Information supplied -
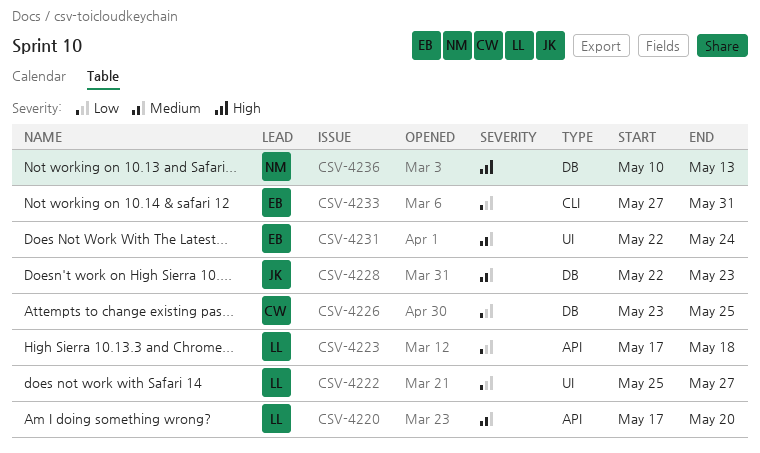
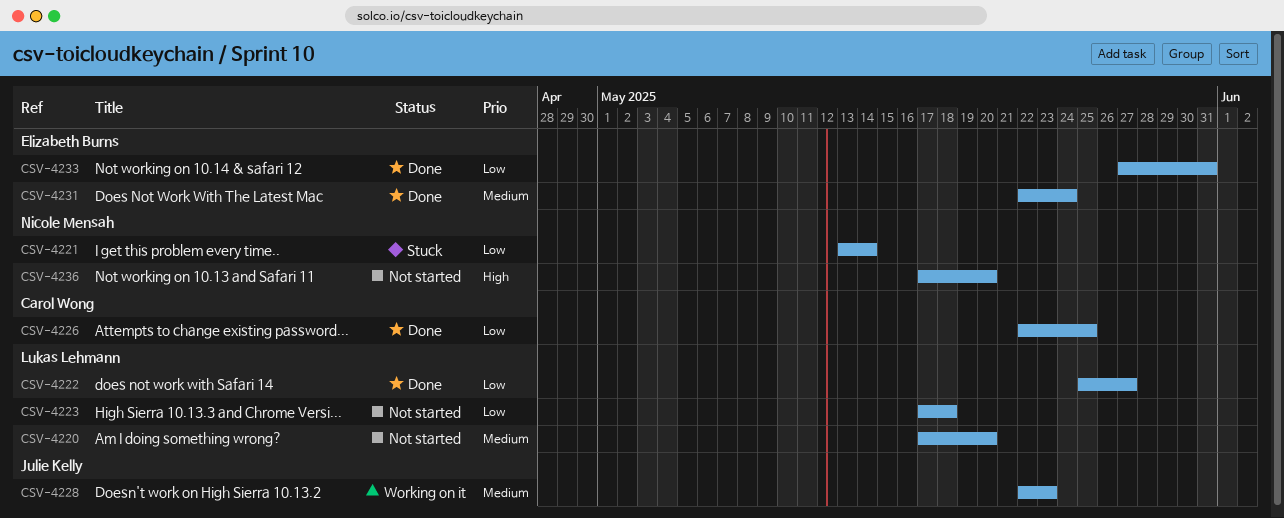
CSV-4221: none -> present
CSV-4226, start: May 23 -> May 22
CSV-4236, start: May 10 -> May 17
CSV-4236, due: May 13 -> May 20

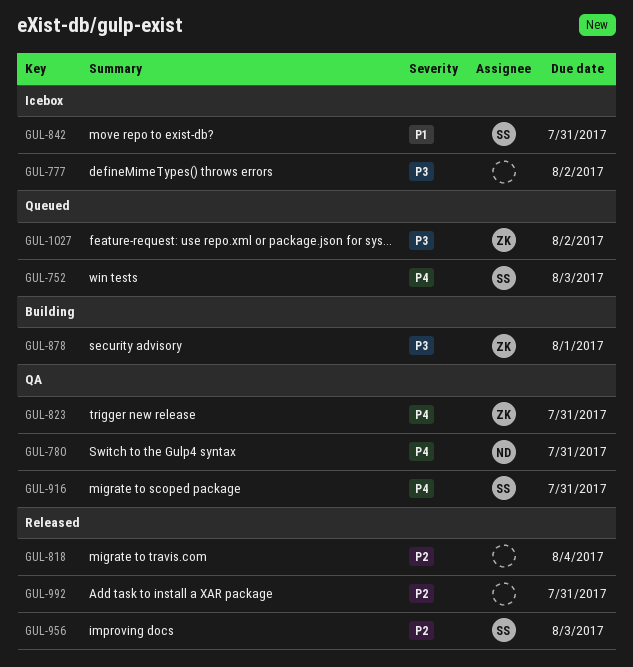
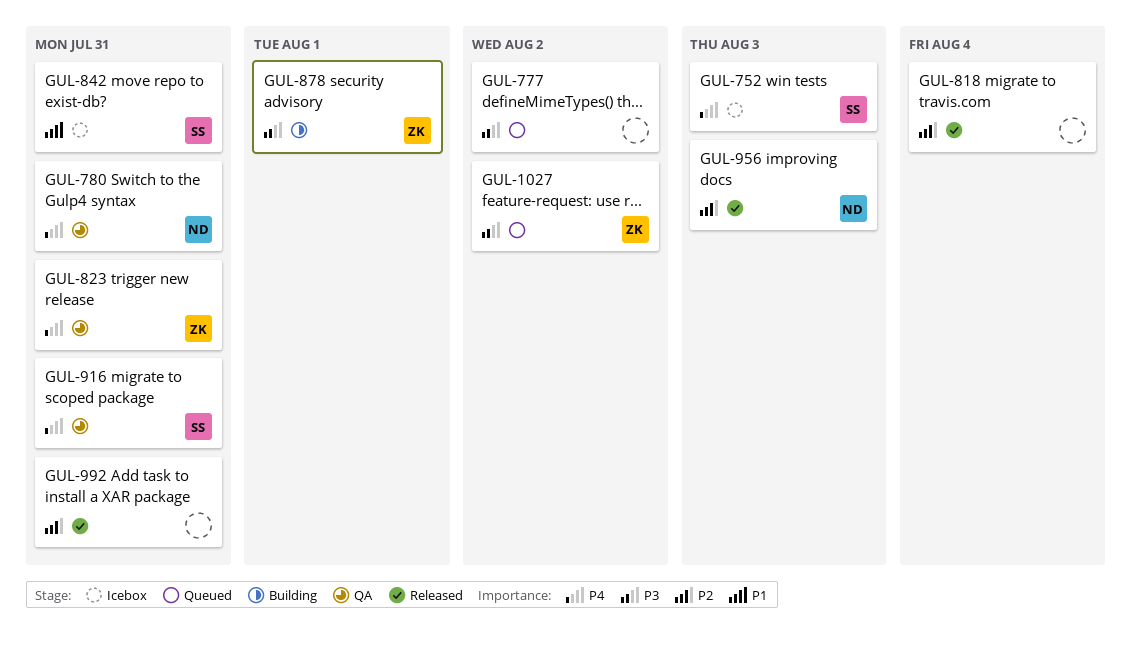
GUL-752, status: Queued -> Icebox
GUL-777, status: Icebox -> Queued
GUL-956, owner: SS -> ND

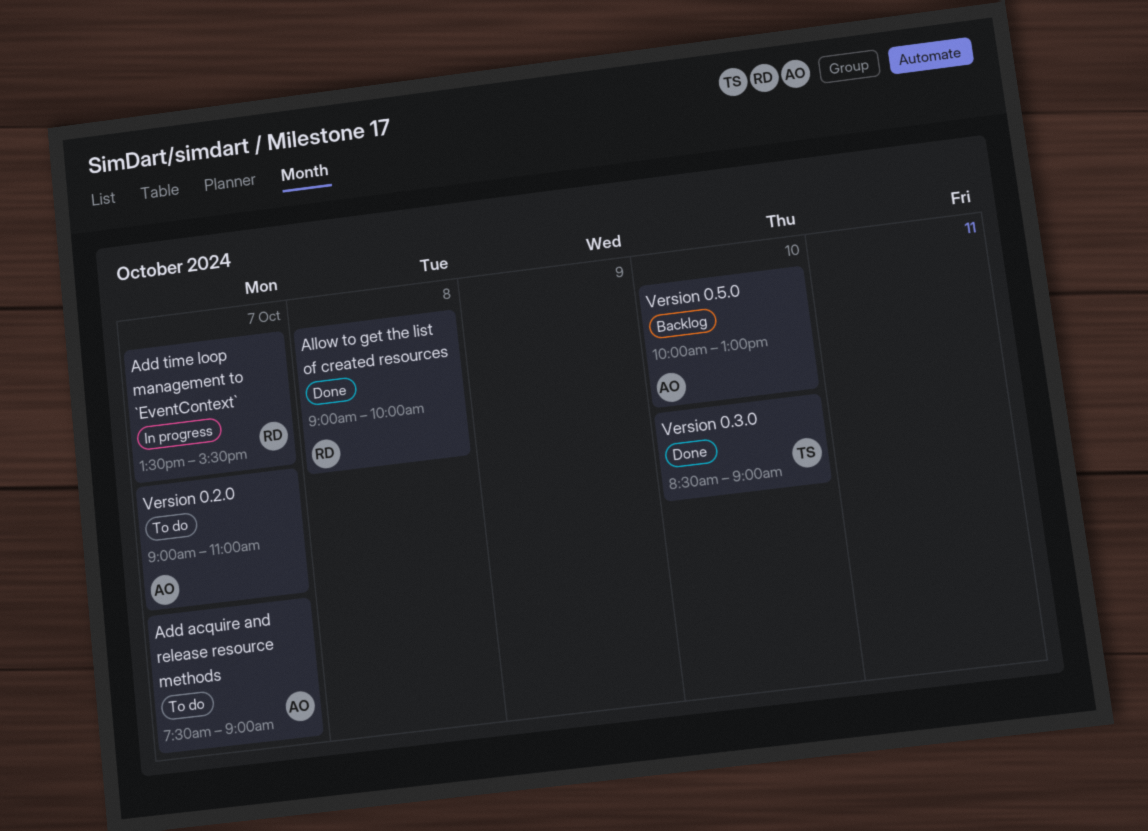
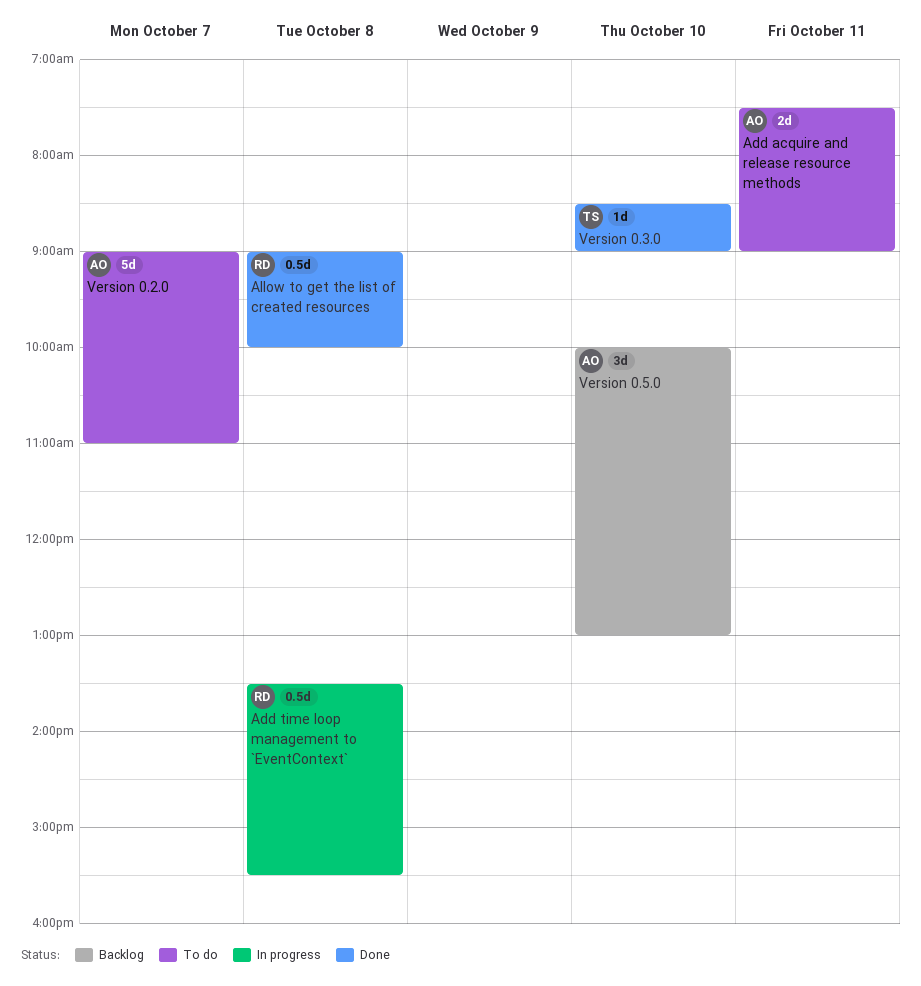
Add acquire and release resource methods, day: Oct 7 -> Oct 11
Add time loop management to `EventContext`, day: Oct 7 -> Oct 8

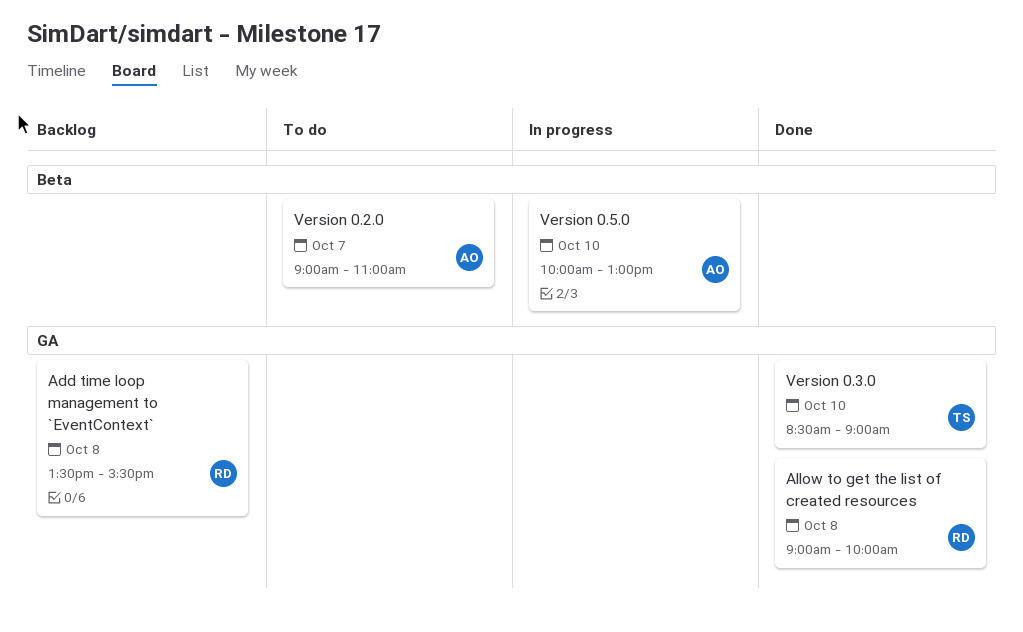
Add acquire and release resource methods: present -> none
Add time loop management to `EventContext`, status: In progress -> Backlog
Version 0.5.0, status: Backlog -> In progress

What is being asked - I would like you to report every line in the listing above that contains "Icebox".

Solution to the problem -
GUL-752, status: Queued -> Icebox
GUL-777, status: Icebox -> Queued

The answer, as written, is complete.